ECLI:NL:RBLIM:2021:1901

Rechtbank Limburg

Datum uitspraak
3 februari 2021
Publicatiedatum
4 maart 2021
Zaaknummer
C/03/285286 / HA RK 20-239
Instantie
Rechtbank Limburg
Type
Uitspraak
Procedures
  • Eerste aanleg - enkelvoudig
Vindplaatsen
  • Rechtspraak.nl
AI samenvatting door LexboostAutomatisch gegenereerd

Ontbinding van een besloten vennootschap wegens gebreken bij de oprichting en vervalsing van identiteitsbewijs

In deze zaak heeft de Rechtbank Limburg op 3 februari 2021 een beschikking gegeven in het verzoek van het Openbaar Ministerie (OM) tot ontbinding van de besloten vennootschap met beperkte aansprakelijkheid [bedrijfsnaam] B.V. Het verzoek is ingediend op basis van artikel 2:21 van het Burgerlijk Wetboek (BW), waarin wordt gesteld dat er gebreken zijn aan de totstandkoming van de rechtspersoon. Het OM heeft aangevoerd dat de bestuurder en enig aandeelhouder van [bedrijfsnaam] B.V., de heer [naam 1], zich bij de oprichting op 29 maart 2018 heeft geïdentificeerd met een vervalste identiteitskaart. De rechtbank heeft vastgesteld dat de identiteitskaart niet authentiek was, wat betekent dat de notariële akte geen kracht van authenticiteit heeft.

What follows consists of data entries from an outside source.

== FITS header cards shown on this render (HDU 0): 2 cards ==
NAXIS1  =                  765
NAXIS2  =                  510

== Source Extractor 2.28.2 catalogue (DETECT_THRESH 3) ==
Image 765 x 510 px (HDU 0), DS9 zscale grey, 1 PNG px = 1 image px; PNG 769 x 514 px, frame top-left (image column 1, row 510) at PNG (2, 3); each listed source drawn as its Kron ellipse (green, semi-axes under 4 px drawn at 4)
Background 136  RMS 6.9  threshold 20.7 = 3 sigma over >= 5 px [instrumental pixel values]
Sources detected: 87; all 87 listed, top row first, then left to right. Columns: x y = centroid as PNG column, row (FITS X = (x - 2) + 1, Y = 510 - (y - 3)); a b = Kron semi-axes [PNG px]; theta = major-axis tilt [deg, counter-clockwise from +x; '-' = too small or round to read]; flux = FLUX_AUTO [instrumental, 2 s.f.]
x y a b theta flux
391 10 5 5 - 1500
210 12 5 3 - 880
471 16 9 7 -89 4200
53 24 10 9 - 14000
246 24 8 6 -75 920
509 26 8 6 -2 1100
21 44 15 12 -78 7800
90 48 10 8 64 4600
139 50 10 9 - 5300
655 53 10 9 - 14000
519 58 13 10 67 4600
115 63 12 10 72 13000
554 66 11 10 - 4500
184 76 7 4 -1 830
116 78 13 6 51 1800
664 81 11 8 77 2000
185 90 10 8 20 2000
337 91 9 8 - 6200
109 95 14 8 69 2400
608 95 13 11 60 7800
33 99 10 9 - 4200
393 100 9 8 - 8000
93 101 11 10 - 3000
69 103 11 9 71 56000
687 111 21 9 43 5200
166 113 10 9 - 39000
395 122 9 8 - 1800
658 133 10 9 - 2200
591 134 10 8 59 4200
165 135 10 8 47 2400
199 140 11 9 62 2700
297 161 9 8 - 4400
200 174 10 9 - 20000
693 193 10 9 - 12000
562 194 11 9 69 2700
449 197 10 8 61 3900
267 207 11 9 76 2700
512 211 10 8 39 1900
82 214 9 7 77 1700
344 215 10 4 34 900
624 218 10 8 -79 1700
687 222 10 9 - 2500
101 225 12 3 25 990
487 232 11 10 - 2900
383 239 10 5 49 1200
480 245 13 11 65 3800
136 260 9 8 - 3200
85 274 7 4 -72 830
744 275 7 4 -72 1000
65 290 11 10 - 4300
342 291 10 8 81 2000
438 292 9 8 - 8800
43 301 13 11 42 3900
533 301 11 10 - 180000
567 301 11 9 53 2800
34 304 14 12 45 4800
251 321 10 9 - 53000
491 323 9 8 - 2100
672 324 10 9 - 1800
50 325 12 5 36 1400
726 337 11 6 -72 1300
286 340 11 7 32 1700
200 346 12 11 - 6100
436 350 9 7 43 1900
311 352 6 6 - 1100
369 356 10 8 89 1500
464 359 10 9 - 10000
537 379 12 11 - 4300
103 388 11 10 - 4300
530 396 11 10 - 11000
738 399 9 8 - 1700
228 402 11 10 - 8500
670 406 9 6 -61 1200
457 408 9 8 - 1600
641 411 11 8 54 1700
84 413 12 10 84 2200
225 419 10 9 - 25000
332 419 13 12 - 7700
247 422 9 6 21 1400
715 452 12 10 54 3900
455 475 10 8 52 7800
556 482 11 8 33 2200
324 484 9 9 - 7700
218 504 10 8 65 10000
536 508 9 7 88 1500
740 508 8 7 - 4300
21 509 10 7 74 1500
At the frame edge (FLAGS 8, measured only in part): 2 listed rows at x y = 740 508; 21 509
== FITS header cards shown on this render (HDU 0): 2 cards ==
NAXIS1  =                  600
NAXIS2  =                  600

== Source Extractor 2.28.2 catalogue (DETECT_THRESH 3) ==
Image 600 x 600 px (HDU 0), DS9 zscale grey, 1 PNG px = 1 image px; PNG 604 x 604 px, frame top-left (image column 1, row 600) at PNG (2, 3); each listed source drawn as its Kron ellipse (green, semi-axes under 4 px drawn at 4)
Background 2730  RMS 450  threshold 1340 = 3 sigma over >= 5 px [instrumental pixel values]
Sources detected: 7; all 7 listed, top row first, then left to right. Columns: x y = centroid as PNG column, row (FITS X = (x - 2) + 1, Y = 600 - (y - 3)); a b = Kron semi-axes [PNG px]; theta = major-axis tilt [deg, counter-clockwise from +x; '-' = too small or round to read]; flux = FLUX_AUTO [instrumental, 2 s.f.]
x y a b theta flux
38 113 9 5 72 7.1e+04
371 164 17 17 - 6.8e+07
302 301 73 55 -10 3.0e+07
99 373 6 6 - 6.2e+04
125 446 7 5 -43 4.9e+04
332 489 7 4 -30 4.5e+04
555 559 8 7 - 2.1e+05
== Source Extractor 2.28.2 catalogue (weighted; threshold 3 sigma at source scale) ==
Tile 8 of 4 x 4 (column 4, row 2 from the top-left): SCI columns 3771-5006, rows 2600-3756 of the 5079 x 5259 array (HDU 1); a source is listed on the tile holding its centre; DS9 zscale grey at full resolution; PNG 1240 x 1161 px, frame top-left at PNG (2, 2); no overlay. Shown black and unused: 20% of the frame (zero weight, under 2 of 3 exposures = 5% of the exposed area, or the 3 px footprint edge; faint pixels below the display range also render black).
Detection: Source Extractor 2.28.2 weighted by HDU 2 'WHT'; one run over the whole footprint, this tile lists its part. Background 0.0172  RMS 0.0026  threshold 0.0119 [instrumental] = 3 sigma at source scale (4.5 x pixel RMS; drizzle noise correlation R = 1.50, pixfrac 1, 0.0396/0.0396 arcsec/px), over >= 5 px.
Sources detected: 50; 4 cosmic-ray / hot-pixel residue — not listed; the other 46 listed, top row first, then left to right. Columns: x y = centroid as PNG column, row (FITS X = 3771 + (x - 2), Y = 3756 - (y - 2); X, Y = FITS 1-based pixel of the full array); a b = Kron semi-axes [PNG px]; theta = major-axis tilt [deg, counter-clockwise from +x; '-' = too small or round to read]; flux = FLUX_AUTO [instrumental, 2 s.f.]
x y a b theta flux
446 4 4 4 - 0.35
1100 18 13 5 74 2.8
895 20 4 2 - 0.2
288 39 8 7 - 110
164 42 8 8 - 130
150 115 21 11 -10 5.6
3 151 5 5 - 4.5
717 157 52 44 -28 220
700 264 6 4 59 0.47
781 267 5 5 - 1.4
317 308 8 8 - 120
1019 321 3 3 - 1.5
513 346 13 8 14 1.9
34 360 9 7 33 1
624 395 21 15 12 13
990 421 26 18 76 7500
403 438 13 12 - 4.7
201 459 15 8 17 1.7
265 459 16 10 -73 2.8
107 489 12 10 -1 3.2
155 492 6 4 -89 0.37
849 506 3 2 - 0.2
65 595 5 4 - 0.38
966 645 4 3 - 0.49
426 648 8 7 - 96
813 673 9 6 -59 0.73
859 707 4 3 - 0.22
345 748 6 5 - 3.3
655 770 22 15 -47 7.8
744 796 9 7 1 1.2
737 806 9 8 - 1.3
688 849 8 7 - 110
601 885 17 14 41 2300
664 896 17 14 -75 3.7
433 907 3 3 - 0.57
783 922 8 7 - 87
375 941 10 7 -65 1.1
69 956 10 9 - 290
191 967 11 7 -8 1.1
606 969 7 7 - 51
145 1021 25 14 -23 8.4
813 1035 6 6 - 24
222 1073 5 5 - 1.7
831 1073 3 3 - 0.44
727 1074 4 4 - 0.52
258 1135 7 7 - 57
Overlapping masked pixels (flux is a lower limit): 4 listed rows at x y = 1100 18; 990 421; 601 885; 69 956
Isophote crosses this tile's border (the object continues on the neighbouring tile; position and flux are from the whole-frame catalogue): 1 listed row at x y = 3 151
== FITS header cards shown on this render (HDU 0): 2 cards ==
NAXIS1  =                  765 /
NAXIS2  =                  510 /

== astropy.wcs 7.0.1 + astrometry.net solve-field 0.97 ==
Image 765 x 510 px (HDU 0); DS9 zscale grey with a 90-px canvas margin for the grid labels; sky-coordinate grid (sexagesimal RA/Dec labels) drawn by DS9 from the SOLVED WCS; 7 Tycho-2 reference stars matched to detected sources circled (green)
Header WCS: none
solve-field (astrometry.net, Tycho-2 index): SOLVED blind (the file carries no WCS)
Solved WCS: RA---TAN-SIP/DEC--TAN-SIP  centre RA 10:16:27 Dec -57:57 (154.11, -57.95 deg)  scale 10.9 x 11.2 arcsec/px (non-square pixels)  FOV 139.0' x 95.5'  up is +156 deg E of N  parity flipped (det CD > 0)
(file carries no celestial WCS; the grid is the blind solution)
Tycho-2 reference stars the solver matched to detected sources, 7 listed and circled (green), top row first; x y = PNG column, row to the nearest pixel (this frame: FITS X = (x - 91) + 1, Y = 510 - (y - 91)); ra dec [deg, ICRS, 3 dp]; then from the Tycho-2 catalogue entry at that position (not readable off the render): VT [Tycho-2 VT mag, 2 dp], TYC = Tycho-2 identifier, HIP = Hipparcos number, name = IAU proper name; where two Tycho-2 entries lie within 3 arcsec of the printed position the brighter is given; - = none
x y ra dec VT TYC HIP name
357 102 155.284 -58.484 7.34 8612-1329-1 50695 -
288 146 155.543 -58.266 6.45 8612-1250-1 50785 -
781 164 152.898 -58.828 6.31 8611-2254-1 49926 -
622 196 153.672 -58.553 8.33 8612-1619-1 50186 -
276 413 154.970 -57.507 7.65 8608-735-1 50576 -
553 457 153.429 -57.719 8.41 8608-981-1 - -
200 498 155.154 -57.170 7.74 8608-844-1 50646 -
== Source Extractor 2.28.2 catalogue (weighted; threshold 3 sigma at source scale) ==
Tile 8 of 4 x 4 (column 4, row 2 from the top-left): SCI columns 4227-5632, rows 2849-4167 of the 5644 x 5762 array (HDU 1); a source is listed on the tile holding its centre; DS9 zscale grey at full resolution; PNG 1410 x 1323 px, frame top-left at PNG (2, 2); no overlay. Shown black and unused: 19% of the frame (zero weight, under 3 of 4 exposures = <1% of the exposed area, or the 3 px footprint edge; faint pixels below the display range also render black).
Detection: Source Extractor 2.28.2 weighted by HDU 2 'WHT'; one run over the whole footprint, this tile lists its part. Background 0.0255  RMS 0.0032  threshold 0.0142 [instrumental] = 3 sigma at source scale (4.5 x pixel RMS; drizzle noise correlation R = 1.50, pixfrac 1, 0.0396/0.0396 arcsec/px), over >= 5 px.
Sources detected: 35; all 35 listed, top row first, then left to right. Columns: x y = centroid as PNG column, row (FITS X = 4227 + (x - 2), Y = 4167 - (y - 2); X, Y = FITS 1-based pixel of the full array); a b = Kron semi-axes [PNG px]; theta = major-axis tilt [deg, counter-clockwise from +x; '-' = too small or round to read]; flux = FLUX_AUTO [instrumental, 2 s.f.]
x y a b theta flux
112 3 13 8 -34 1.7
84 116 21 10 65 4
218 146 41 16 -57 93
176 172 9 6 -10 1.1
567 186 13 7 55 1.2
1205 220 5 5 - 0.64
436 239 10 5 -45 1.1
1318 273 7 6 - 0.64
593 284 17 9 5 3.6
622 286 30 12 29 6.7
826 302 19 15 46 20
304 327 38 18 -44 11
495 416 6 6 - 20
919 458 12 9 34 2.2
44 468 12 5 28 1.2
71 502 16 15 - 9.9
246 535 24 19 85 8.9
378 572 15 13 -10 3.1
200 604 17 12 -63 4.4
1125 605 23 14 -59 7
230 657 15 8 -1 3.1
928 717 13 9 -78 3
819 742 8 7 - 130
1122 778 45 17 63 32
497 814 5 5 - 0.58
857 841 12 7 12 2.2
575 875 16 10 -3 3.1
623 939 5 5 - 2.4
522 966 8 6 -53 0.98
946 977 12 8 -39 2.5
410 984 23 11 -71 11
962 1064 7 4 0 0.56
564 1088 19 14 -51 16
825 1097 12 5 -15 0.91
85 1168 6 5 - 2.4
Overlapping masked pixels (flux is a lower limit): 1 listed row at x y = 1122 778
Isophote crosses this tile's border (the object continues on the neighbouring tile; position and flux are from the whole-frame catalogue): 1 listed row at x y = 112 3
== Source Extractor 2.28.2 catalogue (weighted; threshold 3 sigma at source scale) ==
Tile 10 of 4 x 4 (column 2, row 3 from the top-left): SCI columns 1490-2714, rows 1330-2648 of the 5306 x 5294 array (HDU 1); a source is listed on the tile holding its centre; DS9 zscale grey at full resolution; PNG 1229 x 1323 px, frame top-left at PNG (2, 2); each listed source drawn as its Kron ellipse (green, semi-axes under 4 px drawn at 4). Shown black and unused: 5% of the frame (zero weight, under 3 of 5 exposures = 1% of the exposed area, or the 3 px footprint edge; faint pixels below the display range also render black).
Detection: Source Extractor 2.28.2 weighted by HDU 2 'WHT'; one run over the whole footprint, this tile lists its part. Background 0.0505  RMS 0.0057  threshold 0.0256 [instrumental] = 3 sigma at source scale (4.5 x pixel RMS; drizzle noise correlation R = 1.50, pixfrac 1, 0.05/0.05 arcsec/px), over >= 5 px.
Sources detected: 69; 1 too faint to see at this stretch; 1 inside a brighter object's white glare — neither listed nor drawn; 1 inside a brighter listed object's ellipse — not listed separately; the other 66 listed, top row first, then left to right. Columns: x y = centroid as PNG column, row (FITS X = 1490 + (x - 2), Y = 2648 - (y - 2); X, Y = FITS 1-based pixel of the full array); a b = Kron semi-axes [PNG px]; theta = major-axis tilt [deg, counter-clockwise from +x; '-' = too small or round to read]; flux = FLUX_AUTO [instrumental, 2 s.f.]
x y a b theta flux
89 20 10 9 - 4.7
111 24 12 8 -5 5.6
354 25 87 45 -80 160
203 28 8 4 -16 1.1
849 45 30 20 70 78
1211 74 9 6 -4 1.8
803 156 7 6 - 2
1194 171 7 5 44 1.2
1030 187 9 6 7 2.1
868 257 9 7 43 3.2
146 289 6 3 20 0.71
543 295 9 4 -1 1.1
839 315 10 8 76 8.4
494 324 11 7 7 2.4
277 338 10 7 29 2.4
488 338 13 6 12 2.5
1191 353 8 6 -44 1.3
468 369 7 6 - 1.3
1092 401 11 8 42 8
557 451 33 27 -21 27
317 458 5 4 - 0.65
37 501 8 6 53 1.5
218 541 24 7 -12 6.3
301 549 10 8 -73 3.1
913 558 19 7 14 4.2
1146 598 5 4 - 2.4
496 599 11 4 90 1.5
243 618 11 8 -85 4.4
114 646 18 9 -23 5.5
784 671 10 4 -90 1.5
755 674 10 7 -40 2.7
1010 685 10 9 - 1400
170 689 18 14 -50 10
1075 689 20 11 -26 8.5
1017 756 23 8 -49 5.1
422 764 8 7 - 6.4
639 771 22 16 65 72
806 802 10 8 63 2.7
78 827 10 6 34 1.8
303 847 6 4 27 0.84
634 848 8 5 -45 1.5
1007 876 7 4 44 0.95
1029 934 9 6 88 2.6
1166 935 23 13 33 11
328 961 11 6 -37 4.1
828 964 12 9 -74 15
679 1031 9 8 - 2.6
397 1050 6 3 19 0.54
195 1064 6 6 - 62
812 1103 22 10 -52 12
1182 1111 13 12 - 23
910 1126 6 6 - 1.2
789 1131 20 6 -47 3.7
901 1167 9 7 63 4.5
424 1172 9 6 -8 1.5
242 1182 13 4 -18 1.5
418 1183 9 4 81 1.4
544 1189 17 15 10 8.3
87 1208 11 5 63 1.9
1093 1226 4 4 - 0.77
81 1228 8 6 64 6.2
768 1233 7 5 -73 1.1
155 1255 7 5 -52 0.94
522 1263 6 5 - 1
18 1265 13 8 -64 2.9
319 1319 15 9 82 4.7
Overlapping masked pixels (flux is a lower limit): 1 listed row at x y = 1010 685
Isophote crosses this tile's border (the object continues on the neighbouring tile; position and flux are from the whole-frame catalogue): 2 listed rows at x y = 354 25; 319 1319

De rechtbank heeft in haar beoordeling overwogen dat er sprake is van gebreken bij de oprichting van de vennootschap, omdat de persoon die zich voordeed als [naam 1] in werkelijkheid [naam 2] is, die eerder veroordeeld is voor het voorhanden hebben van een vals identiteitsbewijs. De rechtbank heeft geen aanleiding gezien om [bedrijfsnaam] B.V. een termijn te gunnen om het gebrek te herstellen, gezien de omstandigheden en de verklaring van [naam 2] over zijn intenties.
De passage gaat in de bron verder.